Gas lighting is a destructive pattern of emotional abuse that can have negative effects on an individual’s self-esteem and well-being. Gas lighting is a manipulative tactic that causes an individual to doubt their sense of reality and their interpretation of events. The term is derived from the play Gaslight, written in 1938 and turned into a film starring Ingrid Bergman in 1944. The tactic is often used to assert power over a significant other, employee, friend or any other significant relationship. The effects of this type of manipulation often lead to depression, defensiveness, self-doubt, isolation and anxiety. While gas lighting is not an official diagnosis or psychological term, it is often used in clinical research and in popular psychology publications.
Examples of Gas lighting
In the play Gaslight, a husband tries to drive his wife insane by manipulating her environment. He subtly dims the gas lights in their home and when the wife notices that the lights have been dimmed, the husband tells her that she must be imagining it.

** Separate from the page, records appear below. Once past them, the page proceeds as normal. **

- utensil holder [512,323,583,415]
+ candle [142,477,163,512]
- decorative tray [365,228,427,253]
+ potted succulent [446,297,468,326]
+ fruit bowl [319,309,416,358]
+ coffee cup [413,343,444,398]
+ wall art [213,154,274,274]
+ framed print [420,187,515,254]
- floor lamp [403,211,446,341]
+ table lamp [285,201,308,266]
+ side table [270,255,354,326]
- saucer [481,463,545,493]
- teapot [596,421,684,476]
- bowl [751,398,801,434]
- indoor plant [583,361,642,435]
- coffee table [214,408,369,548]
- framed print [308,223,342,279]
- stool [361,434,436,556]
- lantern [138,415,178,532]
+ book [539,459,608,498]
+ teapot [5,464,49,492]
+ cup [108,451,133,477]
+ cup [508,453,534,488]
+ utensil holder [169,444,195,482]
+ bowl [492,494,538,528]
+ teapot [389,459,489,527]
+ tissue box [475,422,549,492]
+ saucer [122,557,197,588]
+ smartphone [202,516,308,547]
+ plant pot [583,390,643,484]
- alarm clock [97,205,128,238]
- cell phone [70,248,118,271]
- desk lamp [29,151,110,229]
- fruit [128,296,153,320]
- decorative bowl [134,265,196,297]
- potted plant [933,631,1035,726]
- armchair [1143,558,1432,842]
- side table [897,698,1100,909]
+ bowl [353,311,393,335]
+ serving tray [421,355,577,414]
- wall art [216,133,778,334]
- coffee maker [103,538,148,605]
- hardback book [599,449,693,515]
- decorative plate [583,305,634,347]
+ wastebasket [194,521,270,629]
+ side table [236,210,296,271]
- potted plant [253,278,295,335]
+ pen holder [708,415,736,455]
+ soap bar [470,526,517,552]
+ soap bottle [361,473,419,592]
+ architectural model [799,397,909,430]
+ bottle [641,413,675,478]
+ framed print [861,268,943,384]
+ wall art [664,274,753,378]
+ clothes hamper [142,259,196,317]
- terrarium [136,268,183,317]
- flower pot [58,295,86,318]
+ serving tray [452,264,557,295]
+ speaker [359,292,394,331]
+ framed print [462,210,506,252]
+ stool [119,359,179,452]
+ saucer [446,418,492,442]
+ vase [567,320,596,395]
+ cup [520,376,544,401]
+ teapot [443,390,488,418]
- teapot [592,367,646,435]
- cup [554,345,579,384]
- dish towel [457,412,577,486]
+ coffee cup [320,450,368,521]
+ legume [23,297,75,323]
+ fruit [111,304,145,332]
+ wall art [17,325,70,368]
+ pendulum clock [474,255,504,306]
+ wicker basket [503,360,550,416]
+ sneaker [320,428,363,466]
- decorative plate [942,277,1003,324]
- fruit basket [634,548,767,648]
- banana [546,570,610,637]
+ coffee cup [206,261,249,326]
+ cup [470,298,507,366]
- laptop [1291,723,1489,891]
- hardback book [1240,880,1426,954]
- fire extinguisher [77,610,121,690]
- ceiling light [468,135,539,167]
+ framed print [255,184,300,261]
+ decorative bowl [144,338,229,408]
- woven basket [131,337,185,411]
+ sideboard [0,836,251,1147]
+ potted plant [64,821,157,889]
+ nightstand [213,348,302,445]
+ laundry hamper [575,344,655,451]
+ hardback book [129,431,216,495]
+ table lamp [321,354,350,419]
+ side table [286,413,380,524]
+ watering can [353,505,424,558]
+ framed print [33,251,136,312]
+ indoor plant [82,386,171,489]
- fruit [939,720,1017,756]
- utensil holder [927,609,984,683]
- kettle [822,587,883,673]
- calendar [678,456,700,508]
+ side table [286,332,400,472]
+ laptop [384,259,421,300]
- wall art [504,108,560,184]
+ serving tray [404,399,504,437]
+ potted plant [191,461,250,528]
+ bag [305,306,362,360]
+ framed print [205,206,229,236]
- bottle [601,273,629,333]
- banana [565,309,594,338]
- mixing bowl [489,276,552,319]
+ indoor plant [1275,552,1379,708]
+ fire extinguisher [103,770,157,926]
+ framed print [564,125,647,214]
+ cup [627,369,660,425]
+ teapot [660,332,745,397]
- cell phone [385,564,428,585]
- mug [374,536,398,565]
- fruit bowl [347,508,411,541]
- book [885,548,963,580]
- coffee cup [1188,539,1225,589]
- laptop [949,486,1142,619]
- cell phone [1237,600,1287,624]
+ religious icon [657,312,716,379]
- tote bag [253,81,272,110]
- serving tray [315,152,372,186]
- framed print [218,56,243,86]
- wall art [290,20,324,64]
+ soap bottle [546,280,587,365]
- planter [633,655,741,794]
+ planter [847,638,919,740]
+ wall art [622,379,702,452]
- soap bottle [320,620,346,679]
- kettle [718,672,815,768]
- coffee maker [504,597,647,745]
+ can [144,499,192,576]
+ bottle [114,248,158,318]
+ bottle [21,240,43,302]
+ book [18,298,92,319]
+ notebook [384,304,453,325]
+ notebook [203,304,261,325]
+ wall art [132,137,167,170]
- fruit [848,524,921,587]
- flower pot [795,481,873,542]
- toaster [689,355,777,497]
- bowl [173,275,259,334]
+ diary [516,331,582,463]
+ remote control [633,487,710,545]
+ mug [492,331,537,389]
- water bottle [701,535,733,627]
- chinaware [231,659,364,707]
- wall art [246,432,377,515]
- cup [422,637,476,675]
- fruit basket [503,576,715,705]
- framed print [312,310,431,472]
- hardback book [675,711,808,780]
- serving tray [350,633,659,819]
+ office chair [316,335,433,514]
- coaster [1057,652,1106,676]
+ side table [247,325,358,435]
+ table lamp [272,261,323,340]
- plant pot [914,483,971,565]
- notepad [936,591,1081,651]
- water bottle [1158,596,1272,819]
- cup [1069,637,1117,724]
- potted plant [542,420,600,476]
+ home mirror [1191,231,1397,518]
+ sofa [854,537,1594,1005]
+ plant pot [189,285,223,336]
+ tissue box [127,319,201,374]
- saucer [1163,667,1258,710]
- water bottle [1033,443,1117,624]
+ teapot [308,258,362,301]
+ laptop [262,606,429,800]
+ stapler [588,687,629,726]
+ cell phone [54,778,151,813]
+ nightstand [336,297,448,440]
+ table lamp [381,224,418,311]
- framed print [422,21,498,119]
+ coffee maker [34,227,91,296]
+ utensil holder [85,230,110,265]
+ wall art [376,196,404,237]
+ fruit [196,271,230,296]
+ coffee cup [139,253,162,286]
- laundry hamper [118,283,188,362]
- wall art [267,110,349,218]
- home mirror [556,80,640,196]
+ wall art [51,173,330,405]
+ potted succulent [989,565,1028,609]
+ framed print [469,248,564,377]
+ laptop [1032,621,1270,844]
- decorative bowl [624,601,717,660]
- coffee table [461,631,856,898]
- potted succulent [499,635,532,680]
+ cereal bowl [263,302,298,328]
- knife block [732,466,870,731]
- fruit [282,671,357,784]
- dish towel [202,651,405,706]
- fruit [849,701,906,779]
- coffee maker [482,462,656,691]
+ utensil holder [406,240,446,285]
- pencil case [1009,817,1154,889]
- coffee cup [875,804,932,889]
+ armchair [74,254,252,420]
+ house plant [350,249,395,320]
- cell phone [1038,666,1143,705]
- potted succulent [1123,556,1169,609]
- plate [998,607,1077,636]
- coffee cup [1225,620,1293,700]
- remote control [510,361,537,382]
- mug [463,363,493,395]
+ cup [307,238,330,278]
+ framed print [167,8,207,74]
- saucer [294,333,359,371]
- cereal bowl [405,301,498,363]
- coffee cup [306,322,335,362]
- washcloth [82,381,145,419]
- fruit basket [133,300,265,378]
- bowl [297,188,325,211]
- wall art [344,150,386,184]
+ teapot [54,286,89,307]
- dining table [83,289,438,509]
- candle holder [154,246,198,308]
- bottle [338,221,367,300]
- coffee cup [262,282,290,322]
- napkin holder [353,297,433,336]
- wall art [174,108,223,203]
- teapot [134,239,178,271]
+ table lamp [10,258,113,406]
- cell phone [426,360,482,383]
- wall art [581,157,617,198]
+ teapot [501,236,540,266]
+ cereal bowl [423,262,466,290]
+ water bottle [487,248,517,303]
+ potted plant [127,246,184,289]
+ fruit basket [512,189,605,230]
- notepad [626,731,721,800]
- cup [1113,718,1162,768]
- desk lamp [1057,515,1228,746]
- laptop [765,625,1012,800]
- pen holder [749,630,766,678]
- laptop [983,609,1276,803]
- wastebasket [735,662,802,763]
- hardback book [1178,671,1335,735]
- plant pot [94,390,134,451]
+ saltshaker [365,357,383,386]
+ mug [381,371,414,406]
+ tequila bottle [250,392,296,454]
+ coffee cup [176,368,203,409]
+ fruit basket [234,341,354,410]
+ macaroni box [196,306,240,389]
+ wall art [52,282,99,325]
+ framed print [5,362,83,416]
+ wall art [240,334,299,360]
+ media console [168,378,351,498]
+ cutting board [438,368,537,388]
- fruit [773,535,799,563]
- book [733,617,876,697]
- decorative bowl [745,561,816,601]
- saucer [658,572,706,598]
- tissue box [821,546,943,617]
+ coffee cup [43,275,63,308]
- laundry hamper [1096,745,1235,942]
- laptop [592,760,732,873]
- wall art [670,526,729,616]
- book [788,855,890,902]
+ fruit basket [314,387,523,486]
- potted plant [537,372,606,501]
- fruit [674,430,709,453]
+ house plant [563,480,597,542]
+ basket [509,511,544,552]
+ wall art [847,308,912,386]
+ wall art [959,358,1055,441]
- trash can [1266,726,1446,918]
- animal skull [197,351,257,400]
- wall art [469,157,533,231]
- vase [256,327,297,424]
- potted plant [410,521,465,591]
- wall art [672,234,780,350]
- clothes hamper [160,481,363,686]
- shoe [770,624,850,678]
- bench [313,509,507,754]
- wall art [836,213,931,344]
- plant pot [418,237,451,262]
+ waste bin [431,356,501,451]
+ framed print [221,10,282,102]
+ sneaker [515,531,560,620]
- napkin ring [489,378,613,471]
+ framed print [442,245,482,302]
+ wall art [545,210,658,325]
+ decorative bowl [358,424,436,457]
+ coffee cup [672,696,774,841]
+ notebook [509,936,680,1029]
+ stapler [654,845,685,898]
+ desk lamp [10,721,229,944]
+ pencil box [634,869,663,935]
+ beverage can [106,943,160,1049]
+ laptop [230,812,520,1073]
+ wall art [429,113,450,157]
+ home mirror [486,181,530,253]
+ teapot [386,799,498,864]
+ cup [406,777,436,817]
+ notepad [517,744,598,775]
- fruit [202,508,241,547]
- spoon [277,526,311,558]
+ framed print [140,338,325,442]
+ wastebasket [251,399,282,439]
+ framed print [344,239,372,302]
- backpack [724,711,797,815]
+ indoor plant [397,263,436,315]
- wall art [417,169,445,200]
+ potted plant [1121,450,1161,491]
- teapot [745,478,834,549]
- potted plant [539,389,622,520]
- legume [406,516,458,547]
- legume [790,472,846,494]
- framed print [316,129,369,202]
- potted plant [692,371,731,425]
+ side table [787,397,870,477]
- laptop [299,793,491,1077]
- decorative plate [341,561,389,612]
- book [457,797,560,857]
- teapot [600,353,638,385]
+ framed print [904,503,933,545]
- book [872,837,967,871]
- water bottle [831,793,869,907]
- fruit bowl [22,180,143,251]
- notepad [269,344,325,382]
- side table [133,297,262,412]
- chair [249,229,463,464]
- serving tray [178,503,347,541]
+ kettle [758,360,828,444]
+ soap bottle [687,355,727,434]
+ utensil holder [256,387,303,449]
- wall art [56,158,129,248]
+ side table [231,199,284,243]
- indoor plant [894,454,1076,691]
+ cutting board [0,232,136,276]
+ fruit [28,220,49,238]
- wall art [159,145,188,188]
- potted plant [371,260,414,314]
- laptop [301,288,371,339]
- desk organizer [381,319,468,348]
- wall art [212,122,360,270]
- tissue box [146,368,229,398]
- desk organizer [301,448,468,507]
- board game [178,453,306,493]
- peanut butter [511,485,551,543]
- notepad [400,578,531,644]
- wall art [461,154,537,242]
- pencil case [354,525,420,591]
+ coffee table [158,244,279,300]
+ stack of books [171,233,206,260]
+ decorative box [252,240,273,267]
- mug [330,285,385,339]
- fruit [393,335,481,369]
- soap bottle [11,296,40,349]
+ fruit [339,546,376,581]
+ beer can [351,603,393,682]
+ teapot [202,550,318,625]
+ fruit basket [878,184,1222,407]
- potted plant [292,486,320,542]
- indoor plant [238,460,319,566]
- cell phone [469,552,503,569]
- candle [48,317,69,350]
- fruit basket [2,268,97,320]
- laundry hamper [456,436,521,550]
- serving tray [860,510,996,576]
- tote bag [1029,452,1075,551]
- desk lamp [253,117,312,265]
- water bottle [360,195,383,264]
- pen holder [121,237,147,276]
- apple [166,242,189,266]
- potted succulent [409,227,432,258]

This is one form that the tactic may take.
The following are further examples of how gas lighting may occur:
- Blatant lying, or lying about inconsequential things. For example, a co-worker may lie about responding to your email, even though you know for a fact that you never received a response.
- Denying that an event or conversation happened.For example, a parent may deny that a childhood argument ever happened, or may claim that they just don’t remember.
- Minimizing your feelings. For example, a partner may tell you that you’re being too sensitive when you tell them that you are upset with them during an argument.
- Withholding, or refusing to engage. For example, a partner may refuse to have a conversation about something that is important to you, using excuses such as, “I’m too tired to deal with that right now,” or, “We can talk about this once you’ve calmed down.”
It is important to note that gas lighting refers to a long-term pattern of behavior in a relationship, so if the instances above only happen once or twice, it doesn’t necessarily mean that this abuse is occurring.
How To Tell if You’re Being Gas lighted
If you think you may be suffering from gas lighting, ask yourself the following questions:
- Are you constantly second guessing yourself?
- Do you question the validity of your feelings?
- Do you find yourself constantly apologizing to others even when apologies may not be warranted?
- Do you have to make excuses for your partner’s behavior to your family and friends?
- Do you feel like something is wrong with your relationship but are having a difficult time determining the issue?
- Do you constantly feel like you cannot do anything right?
- Do you feel like you used to be a more confident person before this relationship?
If you answered “yes” to many of these questions, you may be a victim of this form of psychological abuse.
As you move forward in breaking the cycle of abuse, remember the following:
- You do not deserve to be abused, intimidated or controlled.
- You have the right to be safe.
- You have the right to make your own choices.
- You have the right to receive respect, help and support.
- You have the right to leave the abuser.
- You are not responsible for making the abuser change. The abuser must accept full responsibility for their abusive behavior and seek professional help to learn effective ways to control these behaviors.
Your needs are unique. Consider seeking the advice of a counselor in order to determine how best to proceed.